= WHAT YOU ARE ASKED TO DO =
The required answer is every line of the data containing the word "considered".

= RECORDS =
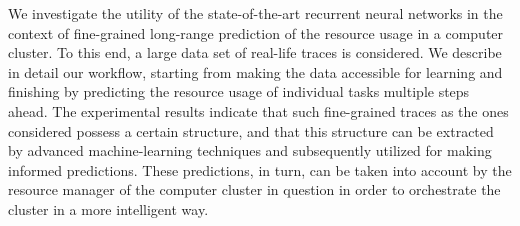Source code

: We investigate the utility of the state-of-the-art recurrent neural networks in
the context of fine-grained long-range prediction of the resource usage in a
computer cluster. To this end, a large data set of real-life traces is
considered. We describe in detail our workflow, starting from making the data
accessible for learning and finishing by predicting the resource usage of
individual tasks multiple steps ahead. The experimental results indicate that
such fine-grained traces as the ones considered possess a certain structure, and
that this structure can be extracted by advanced machine-learning techniques and
subsequently utilized for making informed predictions. These predictions, in
turn, can be taken into account by the resource manager of the computer cluster
in question in order to orchestrate the cluster in a more intelligent way.
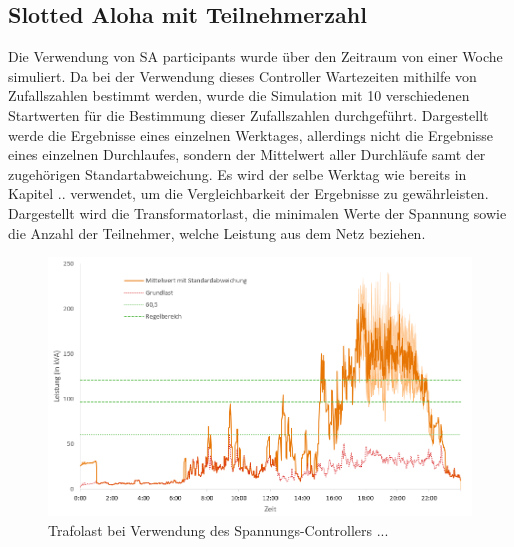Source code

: \subsection{Slotted Aloha mit Teilnehmerzahl}
Die Verwendung von SA participants wurde über den Zeitraum von einer Woche simuliert. Da bei der Verwendung dieses Controller Wartezeiten mithilfe von Zufallszahlen bestimmt werden, wurde die Simulation mit 10 verschiedenen Startwerten für die Bestimmung dieser Zufallszahlen durchgeführt. Dargestellt werde die Ergebnisse eines einzelnen Werktages, allerdings nicht die Ergebnisse eines einzelnen Durchlaufes, sondern der Mittelwert aller Durchläufe samt der zugehörigen Standartabweichung. Es wird der selbe Werktag wie bereits in Kapitel .. verwendet, um die Vergleichbarkeit der Ergebnisse zu gewährleisten. Dargestellt wird die Transformatorlast, die minimalen Werte der Spannung sowie die Anzahl der Teilnehmer, welche Leistung aus dem Netz beziehen. \\
\begin{figure}[htb]
\centering
	\includegraphics[scale=0.7]{img/SA_par/TrafoLast_1911_5.png}
	\caption{Trafolast bei Verwendung des Spannungs-Controllers ...}
	\label{Abb_SAparTrafoLast}
\end{figure}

= OUTPUT =
considered. We describe in detail our workflow, starting from making the data
such fine-grained traces as the ones considered possess a certain structure, and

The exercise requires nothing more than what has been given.